Quote each line of the material below word for word, leaving out the pictures.

(Stored records)

:::::

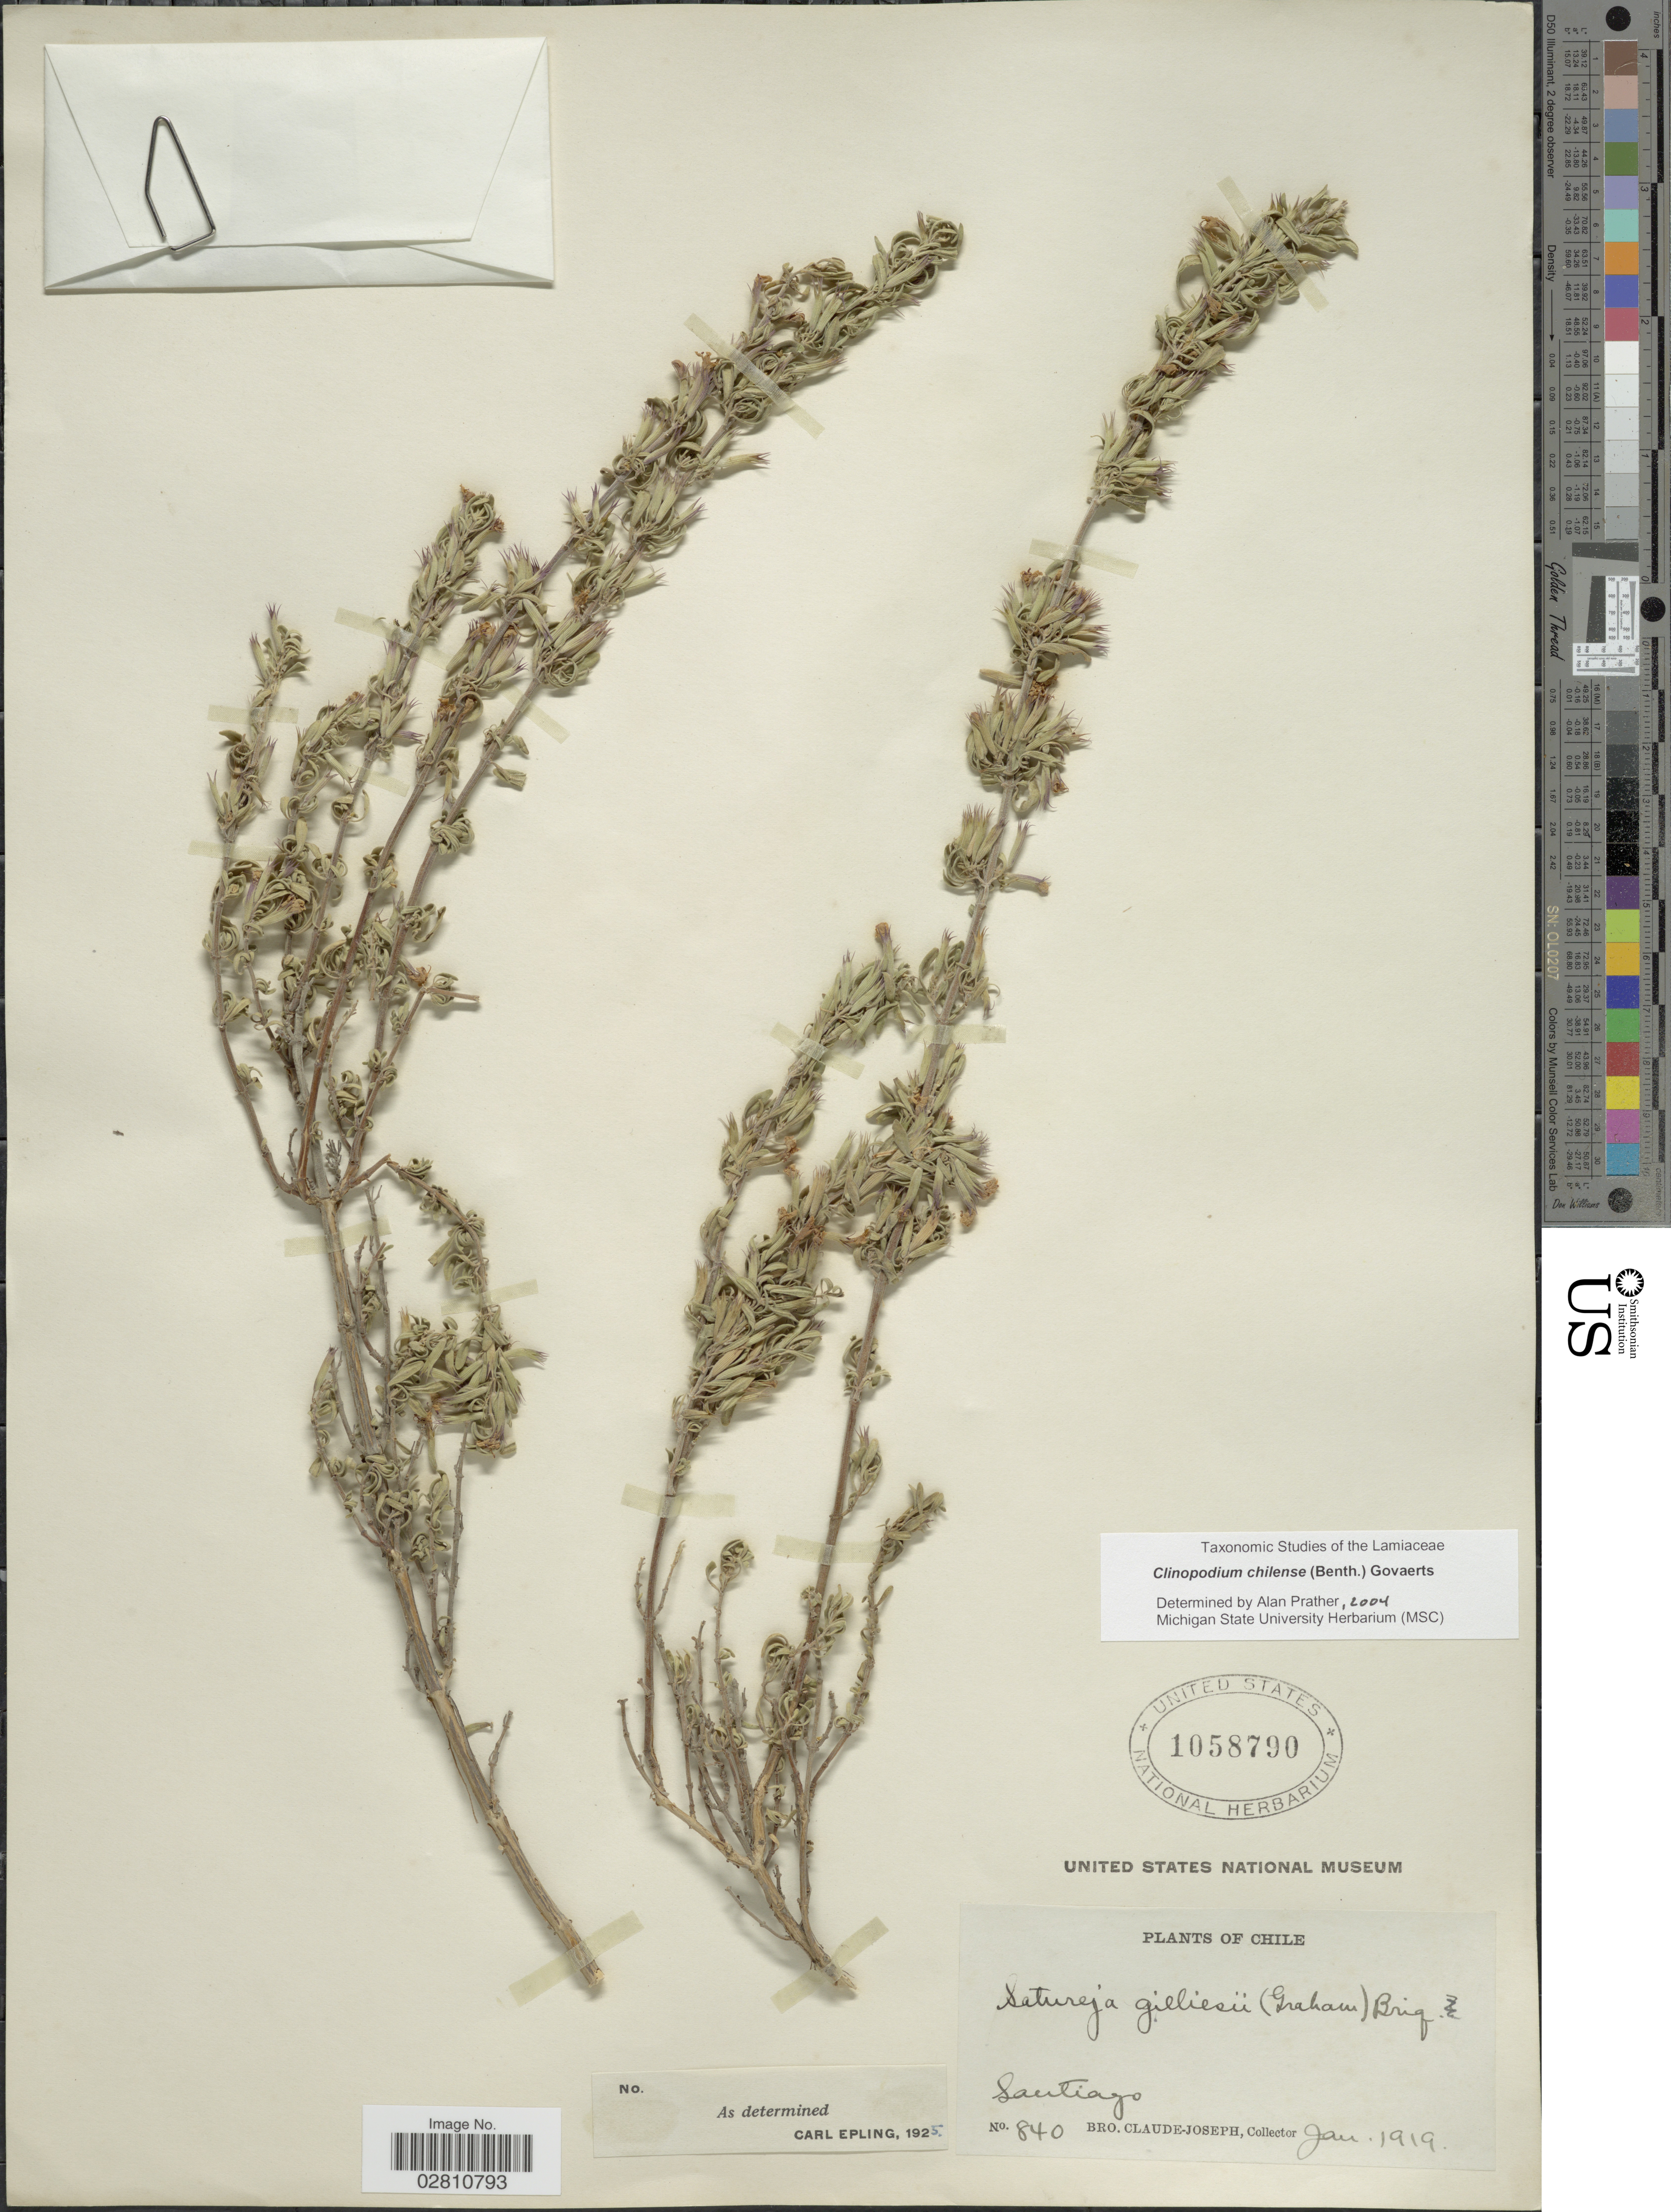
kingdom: Plantae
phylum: Tracheophyta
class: Magnoliopsida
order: Lamiales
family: Lamiaceae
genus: Clinopodium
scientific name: Clinopodium chilense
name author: (Benth.) Govaerts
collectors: Bro. Claude-Joseph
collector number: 840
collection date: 1919-01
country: Chile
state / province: Región Metropolitana (RM)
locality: Santiago.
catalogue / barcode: US 1058790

:::::

- _Exercise result_:
kingdom: Plantae
phylum: Tracheophyta
class: Magnoliopsida
order: Lamiales
family: Lamiaceae
genus: Clinopodium
scientific name: Clinopodium chilense
name author: (Benth.) Govaerts
collectors: Bro. Claude-Joseph
collector number: 840
collection date: 1919-01
country: Chile
state / province: Región Metropolitana (RM)
locality: Santiago.
catalogue / barcode: US 1058790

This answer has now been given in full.